_Exercise instructions:_
Can you lay out every row below as a numbered list, leaving out any blank lines?

_Data:_

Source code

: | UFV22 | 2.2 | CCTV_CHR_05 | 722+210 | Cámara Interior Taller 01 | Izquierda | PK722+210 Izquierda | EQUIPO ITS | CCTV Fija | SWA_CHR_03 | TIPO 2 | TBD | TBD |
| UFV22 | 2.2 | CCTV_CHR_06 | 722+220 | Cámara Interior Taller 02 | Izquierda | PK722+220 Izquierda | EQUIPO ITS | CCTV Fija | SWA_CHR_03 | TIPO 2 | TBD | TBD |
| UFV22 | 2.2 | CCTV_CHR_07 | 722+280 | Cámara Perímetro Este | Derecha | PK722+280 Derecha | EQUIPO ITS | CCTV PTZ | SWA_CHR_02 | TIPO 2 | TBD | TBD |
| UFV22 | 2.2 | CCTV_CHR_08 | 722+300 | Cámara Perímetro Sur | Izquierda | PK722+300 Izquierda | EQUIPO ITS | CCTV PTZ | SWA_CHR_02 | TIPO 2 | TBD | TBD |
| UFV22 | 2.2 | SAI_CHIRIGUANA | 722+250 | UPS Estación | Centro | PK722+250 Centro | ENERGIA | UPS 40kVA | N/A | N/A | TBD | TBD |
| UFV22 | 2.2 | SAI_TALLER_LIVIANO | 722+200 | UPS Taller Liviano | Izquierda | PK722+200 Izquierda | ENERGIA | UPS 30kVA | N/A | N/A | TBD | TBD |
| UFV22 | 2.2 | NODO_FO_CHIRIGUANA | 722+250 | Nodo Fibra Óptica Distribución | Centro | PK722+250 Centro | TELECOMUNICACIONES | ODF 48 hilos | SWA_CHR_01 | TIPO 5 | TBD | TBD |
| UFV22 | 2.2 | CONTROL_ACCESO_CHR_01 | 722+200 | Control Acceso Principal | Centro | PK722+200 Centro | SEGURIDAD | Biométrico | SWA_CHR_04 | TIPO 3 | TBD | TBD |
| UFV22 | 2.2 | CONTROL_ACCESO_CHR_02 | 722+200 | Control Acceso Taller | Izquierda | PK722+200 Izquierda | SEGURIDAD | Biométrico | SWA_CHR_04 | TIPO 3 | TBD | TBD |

_Answer to the exercise:_
1. Source code
2. : | UFV22 | 2.2 | CCTV_CHR_05 | 722+210 | Cámara Interior Taller 01 | Izquierda | PK722+210 Izquierda | EQUIPO ITS | CCTV Fija | SWA_CHR_03 | TIPO 2 | TBD | TBD |
3. | UFV22 | 2.2 | CCTV_CHR_06 | 722+220 | Cámara Interior Taller 02 | Izquierda | PK722+220 Izquierda | EQUIPO ITS | CCTV Fija | SWA_CHR_03 | TIPO 2 | TBD | TBD |
4. | UFV22 | 2.2 | CCTV_CHR_07 | 722+280 | Cámara Perímetro Este | Derecha | PK722+280 Derecha | EQUIPO ITS | CCTV PTZ | SWA_CHR_02 | TIPO 2 | TBD | TBD |
5. | UFV22 | 2.2 | CCTV_CHR_08 | 722+300 | Cámara Perímetro Sur | Izquierda | PK722+300 Izquierda | EQUIPO ITS | CCTV PTZ | SWA_CHR_02 | TIPO 2 | TBD | TBD |
6. | UFV22 | 2.2 | SAI_CHIRIGUANA | 722+250 | UPS Estación | Centro | PK722+250 Centro | ENERGIA | UPS 40kVA | N/A | N/A | TBD | TBD |
7. | UFV22 | 2.2 | SAI_TALLER_LIVIANO | 722+200 | UPS Taller Liviano | Izquierda | PK722+200 Izquierda | ENERGIA | UPS 30kVA | N/A | N/A | TBD | TBD |
8. | UFV22 | 2.2 | NODO_FO_CHIRIGUANA | 722+250 | Nodo Fibra Óptica Distribución | Centro | PK722+250 Centro | TELECOMUNICACIONES | ODF 48 hilos | SWA_CHR_01 | TIPO 5 | TBD | TBD |
9. | UFV22 | 2.2 | CONTROL_ACCESO_CHR_01 | 722+200 | Control Acceso Principal | Centro | PK722+200 Centro | SEGURIDAD | Biométrico | SWA_CHR_04 | TIPO 3 | TBD | TBD |
10. | UFV22 | 2.2 | CONTROL_ACCESO_CHR_02 | 722+200 | Control Acceso Taller | Izquierda | PK722+200 Izquierda | SEGURIDAD | Biométrico | SWA_CHR_04 | TIPO 3 | TBD | TBD |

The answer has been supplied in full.